→ **Source document**:
There is however, a total of 242 hectares (598 acres) zoned for residential
development during the period of the plan, which is presently undeveloped. On
the basis of the housing needs projections outlined in chapter 3, and on
existing average densities, this represents approximately 4 times the amount of
land that would be required for housing development up to 1999. Indeed, in
outstanding planning permissions alone, there is sufficient housing land to
accommodate the projected needs of the city for well beyond the Plan period."
The
Applicant submits that the deficiencies in local infrastructure at Logloss,
Gracedieu, as regards water supplies and sewerage have not been made good and
in addition that the Knockhouse Road is narrow and dangerous and is not
suitable for the additional traffic which will be generated by the building of
70 new houses. Such remedial roadworks as are proposed in this scheme are
minimal and inadequate.
In
addition the Applicant points out that on 16 January, 1998 the planning
committee of the Respondent considered a planning application from Messrs
McInerney Construction Limited for the erection of houses and apartments on
lands at Gracedieu, near the present site at Logloss. The application was
considered under the heading "Possible Material Contraventions". The minutes of
the planning committee for that date state:
"The
Senior Executive Planning Officer presented details of this application stating
that it was for a major residential and commercial development in an area that
was partly zoned for agricultural use and partly as premature for development.

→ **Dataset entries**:

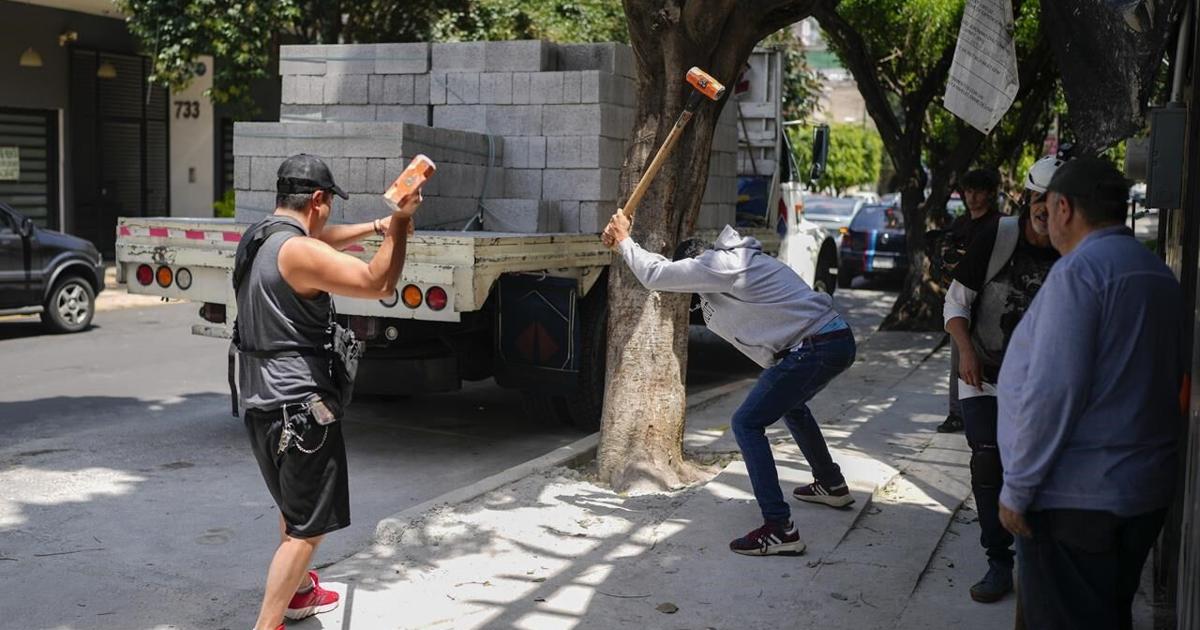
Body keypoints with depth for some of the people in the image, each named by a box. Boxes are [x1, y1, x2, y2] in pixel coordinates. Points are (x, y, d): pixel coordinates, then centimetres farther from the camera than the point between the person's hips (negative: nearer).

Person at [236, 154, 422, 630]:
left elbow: (322, 240, 26)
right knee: (308, 528, -3)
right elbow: (379, 284, -20)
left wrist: (377, 226, 25)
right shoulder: (299, 252, -21)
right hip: (298, 404, -10)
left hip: (260, 400, 10)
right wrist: (400, 223, -12)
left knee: (295, 508, 28)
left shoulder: (257, 237, 8)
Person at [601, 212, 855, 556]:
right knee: (790, 404, 36)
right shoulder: (735, 260, 22)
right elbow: (672, 272, 31)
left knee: (747, 423, -7)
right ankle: (831, 485, 50)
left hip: (815, 346, -11)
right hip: (838, 338, 11)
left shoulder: (719, 265, -8)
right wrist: (623, 244, 26)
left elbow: (656, 275, -6)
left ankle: (779, 529, -12)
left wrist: (624, 240, 10)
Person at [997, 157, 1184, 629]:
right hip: (1145, 490, 9)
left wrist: (1017, 488, -16)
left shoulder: (1080, 270, -16)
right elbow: (1174, 381, 19)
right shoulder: (1159, 274, 11)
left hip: (1075, 496, -9)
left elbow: (1052, 390, -22)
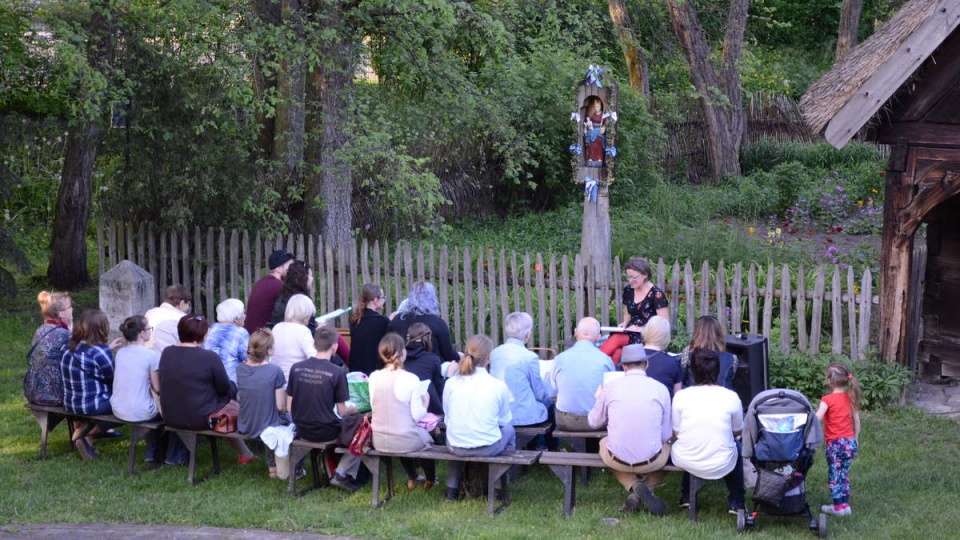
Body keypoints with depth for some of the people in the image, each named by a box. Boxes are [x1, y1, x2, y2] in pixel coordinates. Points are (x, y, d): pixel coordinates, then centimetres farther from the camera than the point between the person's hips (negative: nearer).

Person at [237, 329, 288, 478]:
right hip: (267, 428, -5)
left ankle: (272, 466, 37)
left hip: (244, 428, 5)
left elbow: (239, 399, 7)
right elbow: (280, 407, -16)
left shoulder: (240, 369, -6)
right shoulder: (275, 371, -20)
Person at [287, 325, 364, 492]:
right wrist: (353, 409, 12)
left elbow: (289, 408, 1)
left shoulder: (296, 368, -5)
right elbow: (342, 411, -10)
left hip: (302, 431, 5)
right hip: (326, 433, -5)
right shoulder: (337, 372, -17)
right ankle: (342, 474, 9)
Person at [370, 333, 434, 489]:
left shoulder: (374, 377, -8)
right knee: (426, 436, 31)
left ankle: (412, 478, 54)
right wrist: (425, 401, 4)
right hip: (406, 442, -4)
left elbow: (374, 408, 5)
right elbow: (417, 415, -16)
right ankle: (430, 480, 50)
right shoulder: (411, 379, -19)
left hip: (379, 442, 4)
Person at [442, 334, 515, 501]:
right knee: (509, 430, 29)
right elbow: (505, 420, 0)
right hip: (488, 448, -2)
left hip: (456, 448, 2)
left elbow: (447, 417, 3)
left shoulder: (451, 383, -8)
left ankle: (452, 488, 39)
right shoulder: (498, 386, -14)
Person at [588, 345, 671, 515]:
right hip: (651, 461, 1)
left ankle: (634, 486, 8)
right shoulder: (661, 389, -3)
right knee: (667, 446, 35)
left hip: (617, 460, 0)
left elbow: (594, 422, 12)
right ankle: (646, 489, 8)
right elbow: (666, 435, 3)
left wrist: (598, 399, 32)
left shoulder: (610, 387, -3)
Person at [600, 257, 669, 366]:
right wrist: (625, 324, 3)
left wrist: (641, 329, -17)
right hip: (631, 334, 5)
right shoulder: (628, 290, 10)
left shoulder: (656, 294, -8)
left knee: (616, 339, -32)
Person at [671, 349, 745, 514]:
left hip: (686, 463, 1)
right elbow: (737, 432, 6)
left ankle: (686, 497, 41)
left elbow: (676, 432, 2)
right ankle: (736, 503, 34)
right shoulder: (731, 397, -8)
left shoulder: (681, 396, -8)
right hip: (721, 466, -1)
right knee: (736, 444, 33)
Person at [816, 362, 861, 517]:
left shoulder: (828, 399, -13)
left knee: (834, 475, 5)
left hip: (835, 443, -6)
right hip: (850, 441, 6)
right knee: (844, 474, 16)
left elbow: (816, 418, -25)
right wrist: (855, 439, 22)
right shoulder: (850, 397, 6)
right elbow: (857, 420, 12)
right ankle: (845, 504, 18)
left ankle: (839, 506, 6)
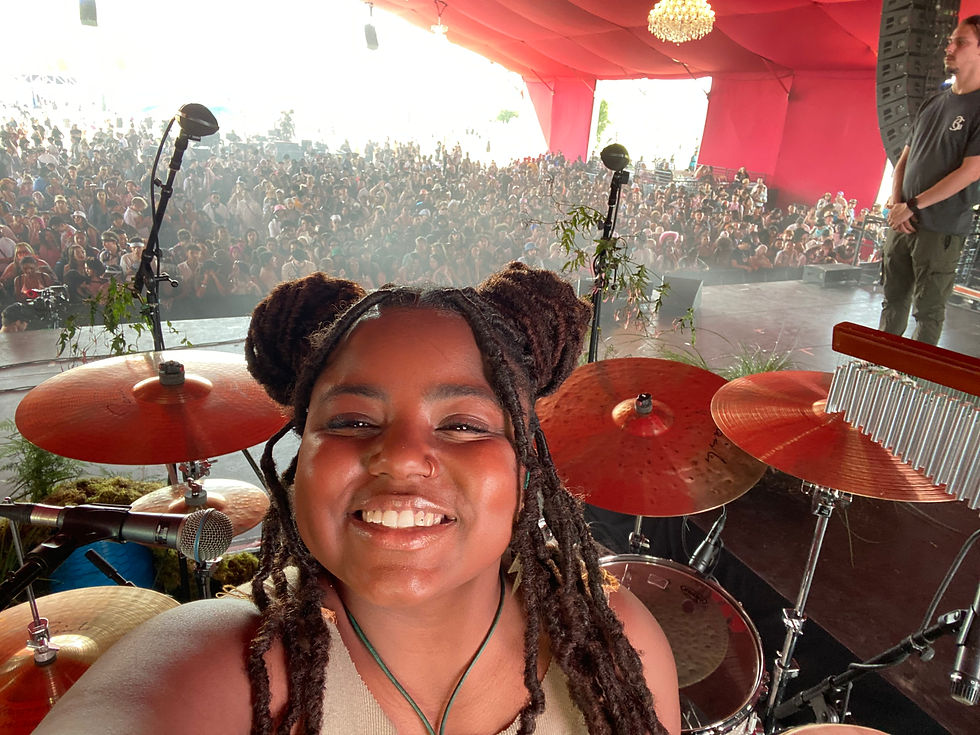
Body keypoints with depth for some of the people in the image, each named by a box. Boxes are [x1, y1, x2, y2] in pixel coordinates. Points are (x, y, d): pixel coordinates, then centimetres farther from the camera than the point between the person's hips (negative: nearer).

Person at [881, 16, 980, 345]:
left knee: (928, 310, 2)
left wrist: (913, 205, -14)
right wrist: (895, 203, -1)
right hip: (902, 222, 6)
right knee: (893, 299, 12)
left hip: (942, 229, -6)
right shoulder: (933, 104, 14)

→ **Things to do**:
1. Answer these questions about the planning text:
(a) How much undeveloped land is zoned for residential development during the plan period?
(b) How many new houses does the Applicant say the road would have to serve?
(c) Under what heading did the planning committee consider the McInerney Construction Limited application?
2. Carry the planning text forward from its last sentence.
These lines play no role in the work here.

→ **Answers per task**:
1.
(a) 242 hectares (598 acres).
(b) 70 new houses.
(c) "Possible Material Contraventions."

2.
He further stated that the services and infrastructure in the area would be
insufficient to cater for the proposed development. A material contravention
would be required to grant planning permission for the proposed development.
Dealing with questions, the City Manager stated that the Consultants'report on
the north west suburbs should be available by July, 1998 and this would revert
to Council for consideration."
Miss
Clarke on behalf of the Applicant submits that it is settled law that the
requirements of the planning law must be applied with as much stringency
against the local authority as they would against a private developer -- see,
for example, O'Leary v Dublin County Council [1988] IR 150. If it was a
material contravention for Messrs McInerney to build houses on land zoned
premature for development the same must apply to the Respondent itself.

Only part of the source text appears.